##### Rows
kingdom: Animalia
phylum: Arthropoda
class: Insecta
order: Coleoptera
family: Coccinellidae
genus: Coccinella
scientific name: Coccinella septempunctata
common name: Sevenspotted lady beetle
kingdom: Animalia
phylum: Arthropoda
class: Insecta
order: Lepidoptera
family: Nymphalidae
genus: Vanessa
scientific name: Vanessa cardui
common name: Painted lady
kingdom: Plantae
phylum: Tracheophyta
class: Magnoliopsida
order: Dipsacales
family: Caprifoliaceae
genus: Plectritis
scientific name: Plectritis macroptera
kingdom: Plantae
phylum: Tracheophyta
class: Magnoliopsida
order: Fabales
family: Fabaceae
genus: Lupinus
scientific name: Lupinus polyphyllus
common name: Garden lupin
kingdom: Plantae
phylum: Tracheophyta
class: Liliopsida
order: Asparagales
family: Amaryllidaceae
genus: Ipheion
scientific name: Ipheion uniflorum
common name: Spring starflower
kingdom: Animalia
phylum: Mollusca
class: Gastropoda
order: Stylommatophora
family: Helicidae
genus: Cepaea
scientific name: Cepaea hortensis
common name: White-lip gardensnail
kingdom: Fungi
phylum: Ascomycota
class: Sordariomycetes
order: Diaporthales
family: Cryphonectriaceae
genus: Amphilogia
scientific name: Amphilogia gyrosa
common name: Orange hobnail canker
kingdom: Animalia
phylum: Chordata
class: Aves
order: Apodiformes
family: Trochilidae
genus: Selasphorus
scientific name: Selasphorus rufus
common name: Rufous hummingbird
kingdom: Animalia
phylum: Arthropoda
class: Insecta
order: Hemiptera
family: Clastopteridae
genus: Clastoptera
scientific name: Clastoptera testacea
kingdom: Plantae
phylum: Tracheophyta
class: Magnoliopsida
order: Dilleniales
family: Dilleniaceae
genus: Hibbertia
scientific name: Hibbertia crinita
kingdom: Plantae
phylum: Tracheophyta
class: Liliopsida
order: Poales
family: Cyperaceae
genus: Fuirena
##########
Task brief = Reproduce every line of the items above, unchanged and in the same order.

Finished exercise =
kingdom: Animalia
phylum: Arthropoda
class: Insecta
order: Coleoptera
family: Coccinellidae
genus: Coccinella
scientific name: Coccinella septempunctata
common name: Sevenspotted lady beetle
kingdom: Animalia
phylum: Arthropoda
class: Insecta
order: Lepidoptera
family: Nymphalidae
genus: Vanessa
scientific name: Vanessa cardui
common name: Painted lady
kingdom: Plantae
phylum: Tracheophyta
class: Magnoliopsida
order: Dipsacales
family: Caprifoliaceae
genus: Plectritis
scientific name: Plectritis macroptera
kingdom: Plantae
phylum: Tracheophyta
class: Magnoliopsida
order: Fabales
family: Fabaceae
genus: Lupinus
scientific name: Lupinus polyphyllus
common name: Garden lupin
kingdom: Plantae
phylum: Tracheophyta
class: Liliopsida
order: Asparagales
family: Amaryllidaceae
genus: Ipheion
scientific name: Ipheion uniflorum
common name: Spring starflower
kingdom: Animalia
phylum: Mollusca
class: Gastropoda
order: Stylommatophora
family: Helicidae
genus: Cepaea
scientific name: Cepaea hortensis
common name: White-lip gardensnail
kingdom: Fungi
phylum: Ascomycota
class: Sordariomycetes
order: Diaporthales
family: Cryphonectriaceae
genus: Amphilogia
scientific name: Amphilogia gyrosa
common name: Orange hobnail canker
kingdom: Animalia
phylum: Chordata
class: Aves
order: Apodiformes
family: Trochilidae
genus: Selasphorus
scientific name: Selasphorus rufus
common name: Rufous hummingbird
kingdom: Animalia
phylum: Arthropoda
class: Insecta
order: Hemiptera
family: Clastopteridae
genus: Clastoptera
scientific name: Clastoptera testacea
kingdom: Plantae
phylum: Tracheophyta
class: Magnoliopsida
order: Dilleniales
family: Dilleniaceae
genus: Hibbertia
scientific name: Hibbertia crinita
kingdom: Plantae
phylum: Tracheophyta
class: Liliopsida
order: Poales
family: Cyperaceae
genus: Fuirena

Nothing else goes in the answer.